II - A partir do pedido apresentado pela Requerente, verificamos que houve um relacionamento estreito entre a Requerente e a Senhora Juíza Conselheira denunciada enquanto Inspetora-geral da Inspeção Geral das Atividades em Saúde (IGAS). Na verdade, a Requerente e a denunciada exerceram ambas funções neste STJ, na 5ª secção, tendo participado em conjunto nas diversas sessões que se realizaram entre setembro de 2021 e março de 2023, naquela secção; para além de ainda se afigurar que esta colaboração venha a existir no processo ainda não decidido pela requerente e que lhe foi distribuído aquando da sua integração na 5.ª Secção do STJ. Acresce referir que a denunciada foi, em diversos acórdãos em que a Requerente foi relatora, Juíza Conselheira Adjunta.
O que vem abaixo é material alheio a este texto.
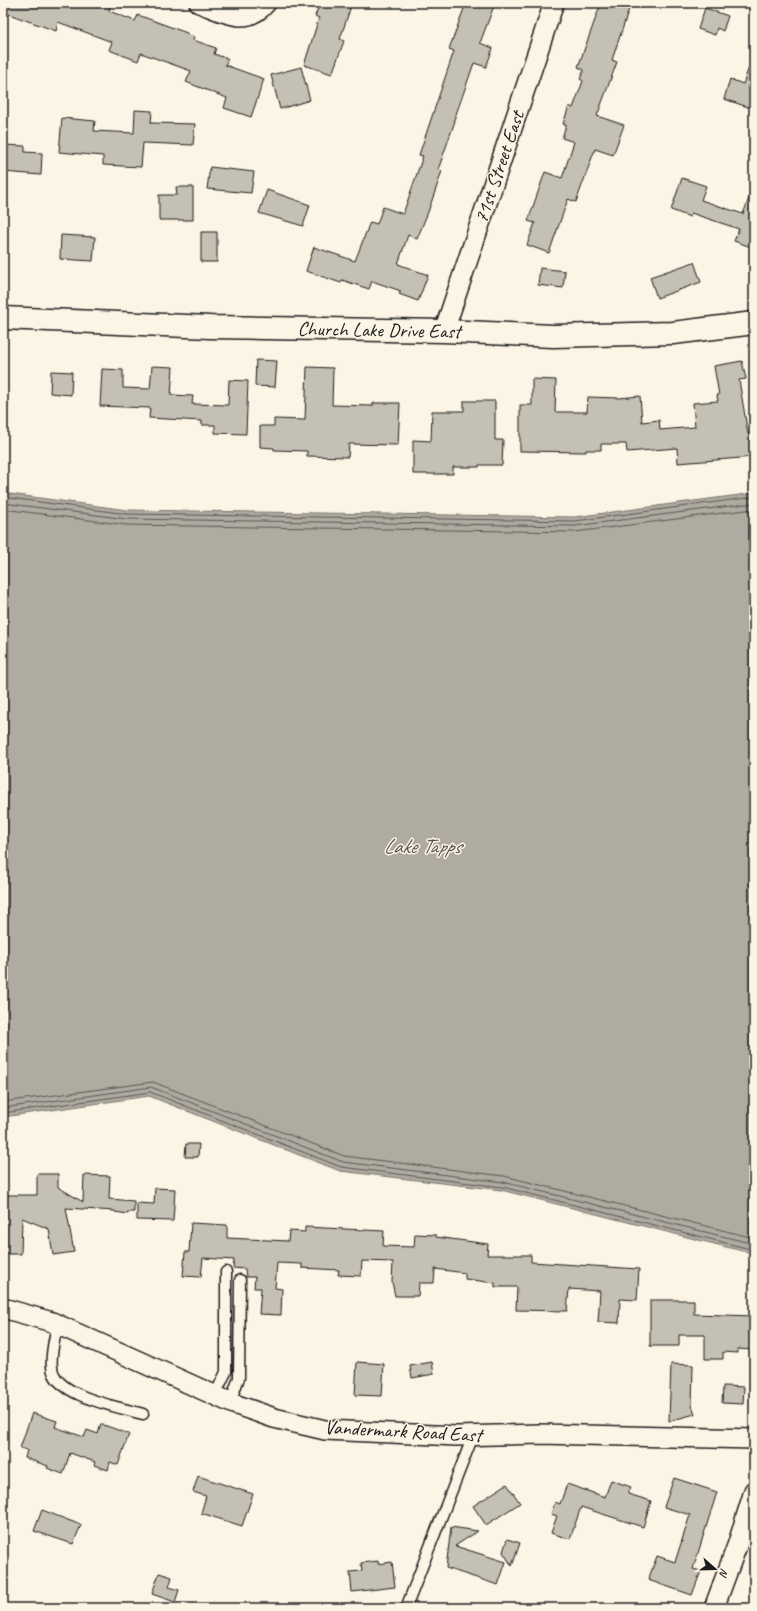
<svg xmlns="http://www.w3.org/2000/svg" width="757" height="1611" font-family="Caveat,sans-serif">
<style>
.water{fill:#b0aba1;stroke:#75726c}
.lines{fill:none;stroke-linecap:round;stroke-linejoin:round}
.shore{stroke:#575551;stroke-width:1}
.building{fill:#c4c0b3;stroke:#1c1c1c}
.service-casing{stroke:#1c1c1c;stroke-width:13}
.minor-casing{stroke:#1c1c1c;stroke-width:22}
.tertiary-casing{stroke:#1c1c1c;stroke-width:25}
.service{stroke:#fcf5e5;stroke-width:10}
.minor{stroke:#fcf5e5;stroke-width:19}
.tertiary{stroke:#fcf5e5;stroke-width:22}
.labels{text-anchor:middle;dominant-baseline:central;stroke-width:3;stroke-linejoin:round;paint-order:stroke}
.street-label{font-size:20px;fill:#1c1c1c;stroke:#fcf5e5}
.water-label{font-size:21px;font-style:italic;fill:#575551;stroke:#fcf5e5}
</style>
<rect width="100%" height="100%" fill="#fcf5e5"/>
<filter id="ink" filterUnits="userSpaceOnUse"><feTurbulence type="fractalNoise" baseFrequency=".025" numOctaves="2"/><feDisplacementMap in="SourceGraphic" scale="8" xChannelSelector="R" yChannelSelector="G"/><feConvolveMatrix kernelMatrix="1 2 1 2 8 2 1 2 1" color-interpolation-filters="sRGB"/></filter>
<g filter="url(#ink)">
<!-- water -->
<path class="water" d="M 3,493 L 127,510 L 575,517 L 754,493 L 754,1254 L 501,1190 L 340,1171 L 149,1096 L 3,1117 Z"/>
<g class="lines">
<!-- shore -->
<path class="shore" d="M 3,497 L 127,514 L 575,521 L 754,497
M 3,503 L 127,519 L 575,526 L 754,503
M 3,509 L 127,525 L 575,532 L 754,509
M 3,1102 L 153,1082 L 344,1156 L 504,1176 L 754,1238
M 3,1108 L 151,1087 L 343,1162 L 503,1182 L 754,1244
M 3,1113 L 150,1092 L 341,1167 L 502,1187 L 754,1250"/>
</g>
<!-- building -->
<path class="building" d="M 3,3 L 100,3 L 110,7 L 109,11 L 135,21 L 138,15 L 187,33 L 187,34 L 194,37 L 193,40 L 216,48 L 214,54 L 228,59 L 225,65 L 264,79 L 251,117 L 224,108 L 227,98 L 186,82 L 191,71 L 141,53 L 138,61 L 109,50 L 112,42 L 58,22 L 56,31 L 3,12 Z
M 320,3 L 352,3 L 340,39 L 344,41 L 332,74 L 304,65 L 319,18 L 315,16 Z
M 466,3 L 495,3 L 480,43 L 493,48 L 486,67 L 474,63 L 454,120 L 455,121 L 438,170 L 442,171 L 428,212 L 417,239 L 408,235 L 398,264 L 428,275 L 418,301 L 399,294 L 401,291 L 372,281 L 369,289 L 342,280 L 341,283 L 306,271 L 314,247 L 355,261 L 370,222 L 377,224 L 383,207 L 403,214 L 423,156 L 419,155 L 454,51 L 449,49 Z
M 601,3 L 631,3 L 612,60 L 617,62 L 597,116 L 624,125 L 613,155 L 595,149 L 576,202 L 568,199 L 549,253 L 527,245 L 535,223 L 528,221 L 545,172 L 562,178 L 574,142 L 562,138 L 566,125 L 563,124 L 569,106 L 573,108 L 583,81 L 580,79 L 584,70 L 578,67 Z
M 705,8 L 728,16 L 723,31 L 717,28 L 715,35 L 698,29 Z
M 752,59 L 754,59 L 754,109 L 724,99 L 730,79 L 743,84 Z
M 301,67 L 310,100 L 280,109 L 271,75 Z
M 135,110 L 152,111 L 151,123 L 195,124 L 193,145 L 143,143 L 141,167 L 103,165 L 103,156 L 59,152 L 62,118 L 95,121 L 94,131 L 134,133 Z
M 3,145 L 25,146 L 25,152 L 42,153 L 41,175 L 3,172 Z
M 210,167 L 254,172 L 251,193 L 207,189 Z
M 682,178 L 706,186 L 701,200 L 743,214 L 752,190 L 754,190 L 754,248 L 734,241 L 739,229 L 691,213 L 690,217 L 671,210 Z
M 176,187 L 193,187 L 193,220 L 159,220 L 159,195 L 177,195 Z
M 267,190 L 310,205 L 303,226 L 259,213 Z
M 201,232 L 217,232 L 217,262 L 201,262 Z
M 61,235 L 95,237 L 93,261 L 60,259 Z
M 694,262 L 701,282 L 657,298 L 650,277 Z
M 540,268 L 565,271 L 563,288 L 538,285 Z
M 256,360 L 277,361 L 275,387 L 255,386 Z
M 742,361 L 746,379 L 739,380 L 748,434 L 754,434 L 754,457 L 678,463 L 677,448 L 627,452 L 626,444 L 601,444 L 601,450 L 586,450 L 586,452 L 520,451 L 520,405 L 532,405 L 532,379 L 556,380 L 555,412 L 587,412 L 588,397 L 620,398 L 640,396 L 642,422 L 659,420 L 660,430 L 695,427 L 693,403 L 718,401 L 717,395 L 719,395 L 714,366 Z
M 152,366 L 173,367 L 171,395 L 193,396 L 192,404 L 228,405 L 229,380 L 248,381 L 246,434 L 215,433 L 215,425 L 202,425 L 202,421 L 149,418 L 150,408 L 100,406 L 102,369 L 123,370 L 123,388 L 150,389 Z
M 307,367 L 333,368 L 332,405 L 373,406 L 373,403 L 400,403 L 398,445 L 349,444 L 348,457 L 307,456 L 307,451 L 274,450 L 274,448 L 260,447 L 260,426 L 274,426 L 274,419 L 305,420 Z
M 51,371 L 72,372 L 71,395 L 50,393 Z
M 464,401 L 495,401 L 495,440 L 503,440 L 502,465 L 479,465 L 479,467 L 453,467 L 453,474 L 413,474 L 413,440 L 431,441 L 432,411 L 464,411 Z
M 186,1144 L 199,1144 L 198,1157 L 185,1157 Z
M 37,1174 L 58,1174 L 58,1187 L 83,1202 L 84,1175 L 110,1176 L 109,1199 L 134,1201 L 134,1212 L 128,1212 L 128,1214 L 115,1212 L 115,1211 L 66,1208 L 74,1252 L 53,1255 L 49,1229 L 22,1218 L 21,1254 L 3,1254 L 3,1195 L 37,1195 Z
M 155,1188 L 175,1189 L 173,1221 L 137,1220 L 137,1203 L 154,1204 Z
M 191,1223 L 227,1225 L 227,1238 L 288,1241 L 289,1231 L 305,1232 L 305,1227 L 384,1231 L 383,1246 L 414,1247 L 415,1234 L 436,1235 L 436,1237 L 488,1244 L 487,1255 L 531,1255 L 531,1262 L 639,1269 L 637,1300 L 620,1299 L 619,1323 L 598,1322 L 600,1291 L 569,1289 L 567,1311 L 516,1310 L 517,1287 L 495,1287 L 495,1283 L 465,1279 L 465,1273 L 435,1269 L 434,1283 L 419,1283 L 418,1296 L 395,1296 L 392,1282 L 393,1262 L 362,1261 L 361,1276 L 338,1275 L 339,1270 L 302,1268 L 302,1264 L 277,1263 L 275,1288 L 282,1289 L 281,1315 L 259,1314 L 261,1288 L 254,1288 L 255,1277 L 246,1277 L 245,1269 L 233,1268 L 234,1260 L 203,1258 L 201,1277 L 183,1276 L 185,1252 L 189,1252 Z
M 650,1300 L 694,1300 L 694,1314 L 754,1316 L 754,1350 L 737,1349 L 737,1353 L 723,1352 L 723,1359 L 705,1359 L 705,1335 L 679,1335 L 679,1346 L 650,1346 Z
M 357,1362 L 384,1364 L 382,1396 L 355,1395 Z
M 432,1362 L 434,1374 L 412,1378 L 410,1366 Z
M 671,1364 L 693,1365 L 692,1405 L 695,1414 L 669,1421 Z
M 723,1386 L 744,1387 L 743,1404 L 722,1403 Z
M 32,1413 L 57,1421 L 55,1427 L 84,1437 L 87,1430 L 98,1434 L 101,1424 L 129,1434 L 118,1465 L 110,1462 L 108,1470 L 94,1465 L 95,1462 L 70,1453 L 63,1474 L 47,1468 L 48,1466 L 25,1458 L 27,1450 L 20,1448 Z
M 198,1476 L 253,1494 L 242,1526 L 201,1513 L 206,1496 L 193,1492 Z
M 674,1478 L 717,1492 L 693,1569 L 701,1571 L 692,1595 L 648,1580 L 657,1556 L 675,1562 L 690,1515 L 664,1507 Z
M 611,1480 L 631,1487 L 628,1494 L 651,1501 L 643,1527 L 581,1507 L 570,1539 L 551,1533 L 557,1516 L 551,1514 L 555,1502 L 560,1504 L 567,1484 L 605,1497 Z
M 507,1484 L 520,1503 L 486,1525 L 473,1506 Z
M 42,1510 L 81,1525 L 73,1544 L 34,1531 Z
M 451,1527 L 478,1531 L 455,1546 L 506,1562 L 498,1585 L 446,1568 Z
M 507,1539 L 520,1543 L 512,1566 L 503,1552 Z
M 378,1561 L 378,1564 L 392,1562 L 395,1587 L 352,1592 L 350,1572 L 362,1571 L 361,1563 Z
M 159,1573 L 172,1577 L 169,1587 L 179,1590 L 175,1602 L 152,1594 Z"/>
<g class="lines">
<!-- service casing -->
<g class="service-casing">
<path id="service" d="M 57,1325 C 55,1338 50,1354 52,1367 C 54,1396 119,1407 143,1414
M 215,1395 L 226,1372 L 226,1272
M 230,1402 L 239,1378 L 240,1280
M 406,1608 L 473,1436"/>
</g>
<!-- minor casing -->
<g class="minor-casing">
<path id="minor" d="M 199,3 C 224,12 246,27 266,3
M 444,331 L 554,3
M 3,1308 L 52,1322 L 234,1404 L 274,1418 L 325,1430 L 457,1436 L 540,1434 L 754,1439
M 714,1608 L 738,1543 L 754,1491"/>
</g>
<!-- tertiary casing -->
<g class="tertiary-casing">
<path id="tertiary" d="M 3,318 L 210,327 L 444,331 L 553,336 L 673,333 L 754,323"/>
</g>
<!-- service -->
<use href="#service" class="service"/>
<!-- minor -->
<use href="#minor" class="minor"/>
<!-- tertiary -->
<use href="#tertiary" class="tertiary"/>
</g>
</g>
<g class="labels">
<!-- street labels -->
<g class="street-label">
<text transform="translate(499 167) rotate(-71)">71st Street East</text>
<text transform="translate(379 330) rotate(1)">Church Lake Drive East</text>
<text transform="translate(403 1431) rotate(3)">Vandermark Road East</text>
</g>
<!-- water labels -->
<g class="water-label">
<text x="422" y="846">Lake Tapps</text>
</g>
</g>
<!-- margin -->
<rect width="757" height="1611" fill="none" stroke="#fcf5e5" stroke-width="16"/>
<rect x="8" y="8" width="741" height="1595" fill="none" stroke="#1c1c1c" stroke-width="1.5" filter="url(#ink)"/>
<!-- north arrow -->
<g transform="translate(715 1569) rotate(110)" stroke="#fcf5e5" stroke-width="3" paint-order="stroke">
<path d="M0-3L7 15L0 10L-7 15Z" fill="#1c1c1c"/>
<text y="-6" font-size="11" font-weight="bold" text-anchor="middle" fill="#1c1c1c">N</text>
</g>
</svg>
O que necessariamente tem como consequência uma troca intensa de impressões quanto às decisões e, portanto, uma regularidade de contactos seja pessoalmente, seja por via telefónica, videoconferência ou correio eletrónico.
III - E não se pode ignorar que, estando ambas na mesma secção com realização semanal de sessões onde se estabelece um convívio apertado entre todos os intervenientes e onde se trocam ideias sobre as diversas questões que urge decidir, fica criado o ambiente para um relacionamento estreito entre os diversos intervenientes. E após o final destas sessões, os seus membros, regra geral, vão almoçar juntos, assim se continuando o convívio entre todos de modo mais informal.
IV - Assim sendo, a intervenção da Requerente nos autos principais, levaria facilmente a comunidade a suspeitar da decisão que viesse a ser tomada. Deste modo, para defendê-la de uma suspeita e evitar que sobre a sua decisão recaia qualquer dúvida, é de aceitar o seu pedido de escusa.
Decisão Texto Integral:


Processo n.º 5604/19.5T9LSB-B.S1

Acordam, em conferência, no Supremo Tribunal de Justiça:

I

Relatório

1. A Senhora Juíza Conselheira AA, em exercício de funções no Supremo Tribunal de Justiça (na ... Secção desde 30.09.2021 até 26.02.2023, e na ... secção desde 27.02.2023 até ao presente), veio, nos termos dos arts. 43.º, e 45.º, n.º 1, al. b), ambos do Código de Processo Penal (doravante CPP), apresentar pedido de escusa para intervir nos autos de instrução n.º 5604/19.5T9LSB que correm termos neste Supremo Tribunal, nos seguintes termos:

«- à requerente foram distribuídos, em 27.04.2023, os autos n.º 5604/19.5T9LSB, no qual findo o inquérito, em 23.01.2023, o Ministério Público proferiu despacho de arquivamento contra a denunciada Sr.ª juíza conselheira, ex-... da ..., Dr.ª BB, a qual nem fora ouvida como arguida.

- Os denunciantes que, entretanto, se constituíram assistentes, a saber, a Ordem ... e a respetiva Bastonária CC, requereram a abertura de instrução, pretendendo que aquela denunciada, a Sr.ª juíza conselheira BB, ex-... da ..., seja pronunciada pelos crimes que foram objeto de despacho de arquivamento, que haviam sido denunciados em 15.07.2019.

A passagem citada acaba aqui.